Chancellor Gordon Brown confirmed today that the controversial planning gain supplement would be delayed by at least a year in today’s Pre-Budget Report.

As revealed in Property Week last week, the government has continued to back plans for a planning gain supplement, a tax on the uplift in value following a planning consent, despite industry opposition.

It has, however, launched three consultation papers on valuing the tax, paying the tax and the need for changes to planning obligations.

Brown also confirmed that tax incentives on brownfield land would be reviewed and potentially extended to help deliver additional development, in addition to potentially exempting such sites from PGS.

His report says that ‘a workable and effective PGS, alongside a scaled-back planning obligations system, represents a fairer and more effective means of releasing land value to help finance infrastructure’.

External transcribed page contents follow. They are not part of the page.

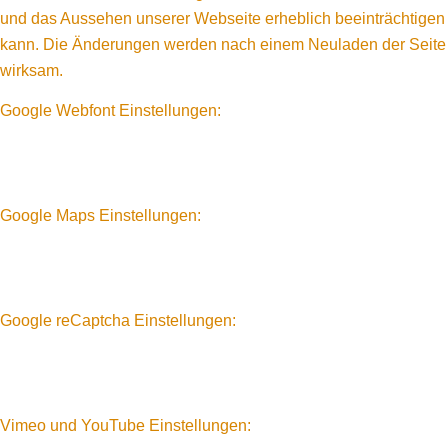
und das Aussehen unserer Webseite erheblich beeinträchtigen
kann. Die Änderungen werden nach einem Neuladen der Seite
wirksam.
Google Webfont Einstellungen:
Google Maps Einstellungen:
Google reCaptcha Einstellungen:
Vimeo und YouTube Einstellungen: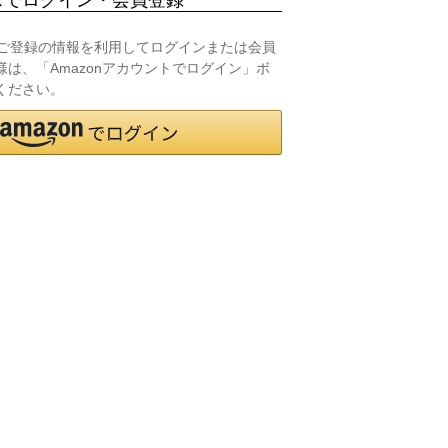
.jpにご登録の情報を利用してログインまたは会員
は、「Amazonアカウントでログイン」ボ
ください。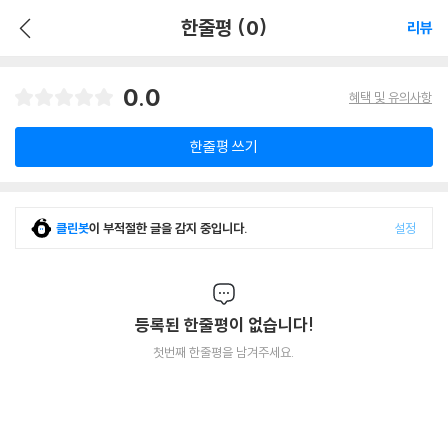
한줄평 (0)
리뷰
0.0
혜택 및 유의사항
한줄평 쓰기
클린봇
이 부적절한 글을 감지 중입니다.
설정
등록된 한줄평이 없습니다!
첫번째 한줄평을 남겨주세요.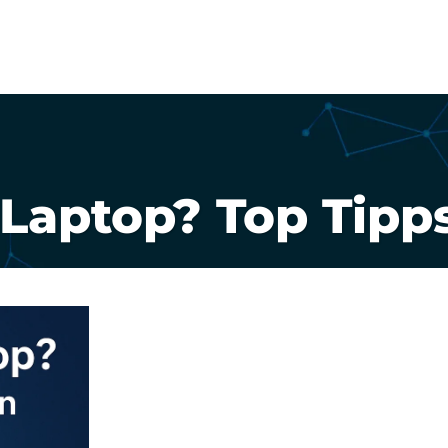
715820
Leistungen
Fe
Laptop? Top Tipp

It continues to say that ‘given the need to allow markets sufficient time to adjust to the new regime, the government now proposes that a workable and effective PGS would not be introduced earlier than 2009’.

The Government is still considering lowering tax thresholds for small-scale non-residential development, but makes no mention of the level of the tax other than to call it ‘modest’.

The report says that at least 70% of PGS revenues would be hypothecated for local infrastructure priorities and would be returned to the local authority area in which they were generated. Remaining PGS funds would be returned to the regions to help finance strategic infrastructure projects.

The report also backed yesterday’s Barker review of land use planning, saying it agreed with her overall analysis.

As widely expected, the government will now set out its proposals for planning in a white paper to be launched in the spring.